▶ PASSAGE FOR REVIEW
========================

This shutdown threatens both Canadian and US economies, as about a third of their freight crosses the US-Canadian border. This could affect industries like agriculture, automotive, home building, and energy.
CPKC said, “We understand the impact on Canadians and our economy. This lockout is meant to prevent more problems during the busy fall season.” They warn that a long dispute could make things worse.
The shutdown shows how closely linked the two nations’ economies are. Smooth goods movement across the border is essential. US auto plants might have to shut down if they can’t get parts from Canadian factories.
Farmers could face fertilizer shortages, and US water treatment plants might run out of chlorine.
[Image: A Canadian Pacific Railway worker walks beside a locomotive in a marshalling yard in Calgary on Wednesday, May 16, 2012. THE CANADIAN PRESS/Jeff McIntosh]
This is the first time both major Canadian railroads have stopped operations at the same time due to a labor dispute. Before this, Canadian Pacific had a 60-hour strike in 2022, and Canadian National had a nine-day strike in 2019.
Unlike a strike, where union members refuse to work, this lockout means management has stopped employees from working. CPKC's spokesperson, Patrick Waldron, said stopping now is better than dealing with a strike during peak shipping times.
The fall shipping season is vital with new crops and holiday goods arriving. If the lockout extends into this period, the effects could be severe.
How integrated are the rail networks across North America?
Canadian rail networks, run by CN and CPKC, are closely connected with US rail systems. They link with major US rail companies like BNSF Railway, Union Pacific, Norfolk Southern, and CSX.
These links help move goods across the continent, including trade routes and ports. CN's network goes to New Orleans, and CPKC connects to US ports like Corpus Christi and New Orleans. This integration is vital for moving billions of dollars worth of goods efficiently between Canada, the US, and Mexico.
How would a Canadian rail stoppage affect the United States?
A shutdown of Canadian railroads would affect about a third of their freight that crosses into the US. Many American businesses, especially in the Midwest, rely on Canadian ports for imports and exports.
For example, Montreal offers quicker shipping to Europe, and Vancouver provides faster access to Asia. Without these rail links, industries might face delays and higher costs, impacting the supply chain for products like auto parts and agricultural goods.
How would the US and Canadian farm sectors be affected?
The rail stoppage would disrupt the transport of key agricultural products. US spring wheat from Minnesota, North Dakota, and South Dakota would face delays getting to the Pacific Northwest for export.
Canadian potash and grain exports would also be affected. Both countries trade a lot of agricultural goods; the US exported $28.3 billion in products to Canada in 2023 and imported $40.1 billion from Canada. A stoppage would cause shortages and higher costs for items like ethanol, potash, and meat.
Will trade with Mexico be affected too?
Trade between Canada and Mexico might also be affected. Canada is Mexico’s third-largest trading partner, while Mexico is Canada’s fourth. They trade goods like trucks, cars, mangoes, and avocados.
Much of this trade moves by rail. A disruption could slow down shipments of these products and affect the $55 billion in trade between the two countries.
Can the trucking industry step in?
The trucking industry is seeing higher demand and rising rates due to the rail stoppage. While trucking can handle some of the freight, it can’t fully replace rail transport for bulk goods.
Trucks may not have the capacity or equipment needed for large cargoes like potash, food grains, and coal. Railroads are more efficient for moving these large volumes over long distances, which is crucial for keeping supply chains running smoothly.

========================

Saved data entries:
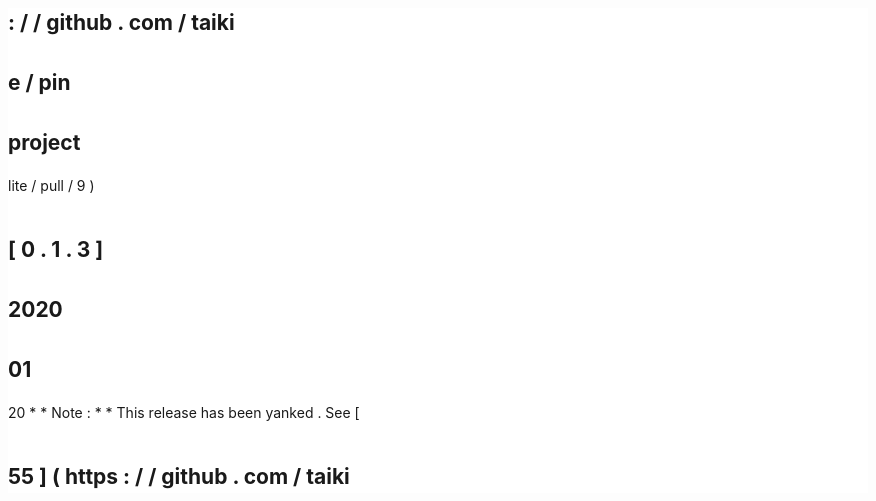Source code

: :
/
/
github
.
com
/
taiki
-
e
/
pin
-
project
-
lite
/
pull
/
9
)
#
#
[
0
.
1
.
3
]
-
2020
-
01
-
20
*
*
Note
:
*
*
This
release
has
been
yanked
.
See
[
#
55
]
(
https
:
/
/
github
.
com
/
taiki
-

========================

▶ REQUIRED WORK
A) In the article on the Canadian rail shutdown, what does each of the two Canadian ports named as examples offer?
B) Reproduce every line of the saved data entries word for word, leaving out the pictures.
The article and the records have no connection to each other.

▶ OUTPUTS FOR THE TASKS
A) Montreal offers quicker shipping to Europe, and Vancouver provides faster access to Asia.

B)
Source code

: :
/
/
github
.
com
/
taiki
-
e
/
pin
-
project
-
lite
/
pull
/
9
)
#
#
[
0
.
1
.
3
]
-
2020
-
01
-
20
*
*
Note
:
*
*
This
release
has
been
yanked
.
See
[
#
55
]
(
https
:
/
/
github
.
com
/
taiki
-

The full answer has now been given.